In France, the ARENH – which establishes a selling price for legacy nuclear output – is supposed to run out in 2025. And the CfDs could fulfil a similar function, so I don’t see this as a big issue either.

My sense is that politics will prevail anyway. Nobody in Brussels will be crazy enough to tell the French they cannot repair their nuclear power plants.

One open question with the CfDs is how the money potentially collected from energy suppliers will be used. The Commission said the surplus money will need to be “channelled back to all consumers equally according to their consumption” but they did not say more than that. What are the options for redistributing that money?

My main concern about CfDs is not how to use the surplus money. My worry is that the CfDs that we sign now risk looking extremely expensive a few years down the road when renewables start cannibalising themselves by lowering electricity prices in the hours when they are producing. I wonder what people will say in 2030 about this.

Regarding the surplus money collected from CfDs, the big question is whether it should be targeted at specific consumer groups. Every member state has their has their own preferences – Germany for instance wants to introduce a special industrial power tariff, others might want to support vulnerable households, etc.

My understanding of the Commission proposal is that the money will have to be redistributed back to consumers in proportion to their consumption. So if the price of electricity is €0.5 per kilowatt hour and the contract is €0.7/kWh, then €20 goes to everybody per megawatt hour.

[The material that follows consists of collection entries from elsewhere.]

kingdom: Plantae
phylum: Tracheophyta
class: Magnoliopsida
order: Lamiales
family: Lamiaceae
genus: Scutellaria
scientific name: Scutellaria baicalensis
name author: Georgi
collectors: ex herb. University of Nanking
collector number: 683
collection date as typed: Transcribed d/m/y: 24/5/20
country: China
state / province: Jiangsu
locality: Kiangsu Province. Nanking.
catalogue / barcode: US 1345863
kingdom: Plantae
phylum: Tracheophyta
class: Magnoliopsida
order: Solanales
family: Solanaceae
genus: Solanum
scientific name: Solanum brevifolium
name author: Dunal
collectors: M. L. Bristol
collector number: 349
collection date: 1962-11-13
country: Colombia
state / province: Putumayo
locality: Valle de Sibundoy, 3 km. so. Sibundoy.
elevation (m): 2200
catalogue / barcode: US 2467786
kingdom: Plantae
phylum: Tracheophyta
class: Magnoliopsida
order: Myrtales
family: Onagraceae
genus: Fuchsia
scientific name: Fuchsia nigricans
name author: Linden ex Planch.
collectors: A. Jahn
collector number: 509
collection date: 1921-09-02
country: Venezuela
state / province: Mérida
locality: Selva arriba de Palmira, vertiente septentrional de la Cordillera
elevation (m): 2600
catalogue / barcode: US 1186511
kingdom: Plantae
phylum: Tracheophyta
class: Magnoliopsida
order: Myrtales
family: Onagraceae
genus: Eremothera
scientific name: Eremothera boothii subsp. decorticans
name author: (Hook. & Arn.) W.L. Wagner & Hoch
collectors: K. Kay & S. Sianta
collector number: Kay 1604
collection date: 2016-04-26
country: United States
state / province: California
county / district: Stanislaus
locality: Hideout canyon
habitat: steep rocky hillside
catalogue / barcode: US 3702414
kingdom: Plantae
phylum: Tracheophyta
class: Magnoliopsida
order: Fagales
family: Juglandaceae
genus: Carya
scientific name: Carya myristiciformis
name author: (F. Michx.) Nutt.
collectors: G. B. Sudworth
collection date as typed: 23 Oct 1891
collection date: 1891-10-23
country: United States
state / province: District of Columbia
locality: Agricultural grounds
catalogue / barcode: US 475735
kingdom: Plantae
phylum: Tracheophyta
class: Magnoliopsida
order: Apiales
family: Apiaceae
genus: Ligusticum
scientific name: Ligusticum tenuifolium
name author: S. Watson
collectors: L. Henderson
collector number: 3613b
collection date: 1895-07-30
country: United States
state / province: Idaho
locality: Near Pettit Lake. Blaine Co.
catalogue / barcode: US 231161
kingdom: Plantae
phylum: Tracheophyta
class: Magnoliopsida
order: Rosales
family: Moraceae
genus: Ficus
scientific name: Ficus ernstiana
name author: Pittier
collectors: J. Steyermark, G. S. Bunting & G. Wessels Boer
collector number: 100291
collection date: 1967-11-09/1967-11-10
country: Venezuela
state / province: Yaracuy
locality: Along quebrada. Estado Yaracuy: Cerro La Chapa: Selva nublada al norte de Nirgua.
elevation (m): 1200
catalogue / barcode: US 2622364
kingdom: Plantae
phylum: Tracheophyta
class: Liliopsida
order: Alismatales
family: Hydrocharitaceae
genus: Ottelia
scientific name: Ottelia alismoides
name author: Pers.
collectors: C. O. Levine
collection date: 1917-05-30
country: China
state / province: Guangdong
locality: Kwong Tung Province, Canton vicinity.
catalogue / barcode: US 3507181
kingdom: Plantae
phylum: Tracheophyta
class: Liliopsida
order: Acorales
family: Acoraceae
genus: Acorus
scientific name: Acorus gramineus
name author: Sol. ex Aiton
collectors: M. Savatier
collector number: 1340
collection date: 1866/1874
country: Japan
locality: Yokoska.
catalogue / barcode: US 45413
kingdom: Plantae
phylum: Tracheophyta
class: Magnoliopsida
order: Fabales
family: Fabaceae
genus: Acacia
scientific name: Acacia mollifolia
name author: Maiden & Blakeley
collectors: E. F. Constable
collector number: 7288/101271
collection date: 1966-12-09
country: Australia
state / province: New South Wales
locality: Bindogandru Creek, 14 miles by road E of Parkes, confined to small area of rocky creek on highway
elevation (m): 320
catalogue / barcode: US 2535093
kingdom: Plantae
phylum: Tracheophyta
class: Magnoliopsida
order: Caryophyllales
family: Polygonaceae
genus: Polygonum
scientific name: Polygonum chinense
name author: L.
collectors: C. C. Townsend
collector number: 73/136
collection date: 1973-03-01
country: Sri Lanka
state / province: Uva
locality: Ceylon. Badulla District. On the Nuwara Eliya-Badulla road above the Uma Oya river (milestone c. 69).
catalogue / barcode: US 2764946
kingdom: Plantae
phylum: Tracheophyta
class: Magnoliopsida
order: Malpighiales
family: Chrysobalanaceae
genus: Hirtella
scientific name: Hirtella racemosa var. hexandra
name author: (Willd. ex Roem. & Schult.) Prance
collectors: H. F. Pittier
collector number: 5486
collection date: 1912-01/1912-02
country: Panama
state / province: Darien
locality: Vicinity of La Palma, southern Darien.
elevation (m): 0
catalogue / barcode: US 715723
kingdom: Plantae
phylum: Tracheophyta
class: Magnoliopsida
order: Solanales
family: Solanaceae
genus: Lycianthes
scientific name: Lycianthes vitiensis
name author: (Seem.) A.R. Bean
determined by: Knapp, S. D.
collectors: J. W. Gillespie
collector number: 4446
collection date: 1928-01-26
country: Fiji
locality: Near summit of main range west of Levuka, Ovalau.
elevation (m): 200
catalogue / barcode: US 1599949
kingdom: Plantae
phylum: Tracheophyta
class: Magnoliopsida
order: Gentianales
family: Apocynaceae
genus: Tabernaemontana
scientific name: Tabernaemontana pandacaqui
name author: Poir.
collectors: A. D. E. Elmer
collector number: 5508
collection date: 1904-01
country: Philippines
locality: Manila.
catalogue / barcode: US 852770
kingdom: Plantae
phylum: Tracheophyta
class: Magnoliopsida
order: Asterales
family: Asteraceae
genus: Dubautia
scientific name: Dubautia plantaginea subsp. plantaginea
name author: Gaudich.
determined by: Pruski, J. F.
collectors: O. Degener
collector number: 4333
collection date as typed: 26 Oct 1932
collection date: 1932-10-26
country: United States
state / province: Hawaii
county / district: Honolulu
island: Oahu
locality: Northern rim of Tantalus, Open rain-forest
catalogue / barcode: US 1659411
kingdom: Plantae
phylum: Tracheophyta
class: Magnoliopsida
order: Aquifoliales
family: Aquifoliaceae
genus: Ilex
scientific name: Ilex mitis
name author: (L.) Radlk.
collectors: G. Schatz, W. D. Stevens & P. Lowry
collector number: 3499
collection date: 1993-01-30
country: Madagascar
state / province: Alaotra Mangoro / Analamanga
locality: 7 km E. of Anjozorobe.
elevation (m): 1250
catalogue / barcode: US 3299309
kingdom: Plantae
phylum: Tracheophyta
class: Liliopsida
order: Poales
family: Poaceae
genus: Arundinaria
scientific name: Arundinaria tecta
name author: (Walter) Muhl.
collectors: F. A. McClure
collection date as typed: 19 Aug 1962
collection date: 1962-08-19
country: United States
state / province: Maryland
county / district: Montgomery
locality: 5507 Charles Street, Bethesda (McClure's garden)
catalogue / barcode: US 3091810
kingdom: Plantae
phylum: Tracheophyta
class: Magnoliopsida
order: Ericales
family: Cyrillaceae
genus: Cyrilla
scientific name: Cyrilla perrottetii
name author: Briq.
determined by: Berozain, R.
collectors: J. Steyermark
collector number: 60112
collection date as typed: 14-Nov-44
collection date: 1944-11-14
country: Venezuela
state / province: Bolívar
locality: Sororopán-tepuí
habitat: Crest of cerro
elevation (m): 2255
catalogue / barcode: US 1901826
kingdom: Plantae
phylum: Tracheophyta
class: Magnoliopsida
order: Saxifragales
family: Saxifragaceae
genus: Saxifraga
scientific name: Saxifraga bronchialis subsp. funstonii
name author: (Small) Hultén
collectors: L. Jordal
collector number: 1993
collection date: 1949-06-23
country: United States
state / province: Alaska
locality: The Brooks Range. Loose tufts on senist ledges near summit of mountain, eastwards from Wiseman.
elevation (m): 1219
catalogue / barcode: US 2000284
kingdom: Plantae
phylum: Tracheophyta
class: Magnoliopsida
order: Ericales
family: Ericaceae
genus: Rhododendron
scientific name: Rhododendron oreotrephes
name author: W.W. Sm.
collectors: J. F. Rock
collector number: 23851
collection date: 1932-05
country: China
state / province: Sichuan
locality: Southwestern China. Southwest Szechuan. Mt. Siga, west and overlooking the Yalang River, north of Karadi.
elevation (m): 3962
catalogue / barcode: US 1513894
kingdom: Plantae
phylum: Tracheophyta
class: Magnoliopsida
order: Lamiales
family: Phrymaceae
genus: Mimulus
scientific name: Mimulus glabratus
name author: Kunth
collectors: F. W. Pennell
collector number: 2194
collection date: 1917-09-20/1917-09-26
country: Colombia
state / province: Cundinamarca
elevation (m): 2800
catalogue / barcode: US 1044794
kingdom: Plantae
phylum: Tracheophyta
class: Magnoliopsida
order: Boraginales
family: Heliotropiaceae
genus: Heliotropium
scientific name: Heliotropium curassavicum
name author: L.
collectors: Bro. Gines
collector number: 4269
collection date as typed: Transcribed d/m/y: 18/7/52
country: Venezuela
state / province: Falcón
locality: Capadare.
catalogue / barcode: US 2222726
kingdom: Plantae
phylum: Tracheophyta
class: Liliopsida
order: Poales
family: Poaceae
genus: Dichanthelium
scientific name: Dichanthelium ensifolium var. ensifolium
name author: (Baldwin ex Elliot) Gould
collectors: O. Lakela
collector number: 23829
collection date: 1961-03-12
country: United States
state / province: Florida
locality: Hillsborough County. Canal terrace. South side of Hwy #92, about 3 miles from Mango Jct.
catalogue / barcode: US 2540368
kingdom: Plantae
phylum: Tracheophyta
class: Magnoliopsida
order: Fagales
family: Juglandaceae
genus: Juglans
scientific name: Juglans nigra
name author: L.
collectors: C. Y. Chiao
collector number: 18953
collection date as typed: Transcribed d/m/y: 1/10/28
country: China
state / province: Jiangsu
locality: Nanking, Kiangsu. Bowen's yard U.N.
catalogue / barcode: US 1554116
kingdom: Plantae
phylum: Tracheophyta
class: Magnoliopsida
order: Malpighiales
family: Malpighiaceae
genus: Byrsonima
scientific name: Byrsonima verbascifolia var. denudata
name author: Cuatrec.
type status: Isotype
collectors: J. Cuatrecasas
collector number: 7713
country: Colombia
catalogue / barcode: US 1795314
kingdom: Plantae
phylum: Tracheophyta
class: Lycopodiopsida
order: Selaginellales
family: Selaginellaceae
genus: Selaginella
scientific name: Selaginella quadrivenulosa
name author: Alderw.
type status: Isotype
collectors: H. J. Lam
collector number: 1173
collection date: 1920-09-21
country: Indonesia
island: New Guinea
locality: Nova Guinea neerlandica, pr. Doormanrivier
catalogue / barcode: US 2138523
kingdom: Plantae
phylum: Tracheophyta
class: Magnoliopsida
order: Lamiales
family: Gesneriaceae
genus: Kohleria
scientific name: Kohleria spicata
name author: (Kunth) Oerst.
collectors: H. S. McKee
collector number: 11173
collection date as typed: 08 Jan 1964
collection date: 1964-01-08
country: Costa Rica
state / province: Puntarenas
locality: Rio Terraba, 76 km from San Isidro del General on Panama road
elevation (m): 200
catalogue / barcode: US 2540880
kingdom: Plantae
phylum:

In a country like France, could a public company like EDF use this money to finance further investments into nuclear or renewables?

This is a question for lawyers, I believe.

What is the least known aspect of this reform that has been overlooked by commentators and deserves more attention?

When I spoke to industry, some were concerned about the creation of regional hubs for forward markets. The good element is that this encourages cross-border trading for example by allowing a French energy retailer to hedge its portfolio by buying transmission rights for solar power coming from Spain three years in advance.

And as electricity will become the main form of energy in Europe, a liquid asset representing “European electricity” might serve hedging needs at a more macro-economic level. But some in the industry seem not too happy with this Commission proposal, saying it is impeded by physical constraints.

Are these the regional trading hubs that the Commission always wanted to create and would this be a step towards a more Europeanised electricity system like the one you have called for?

The direction looks very good. But, as always, the devil is in the detail. Last year for instance, Uniper lost a lot of money because they hedged their German products with Nordic electricity that they weren’t able to bring over because of congestion. So, these topics need to be dealt with.

Do you believe there is a chance that this reform can be concluded before the winter of 2023-2024, as the Commission wants?

The proposal did not trigger a huge outcry from member states, which is a sign that things could be concluded rapidly.

Countries like France and Spain, which had initially called for a decoupling of gas prices from electricity spot prices did not complain. And Nordic countries are not unhappy either because the reform doesn’t go too far.

So, it seems the Commission managed to hit a political sweet spot by essentially allowing more nationalisation of electricity markets.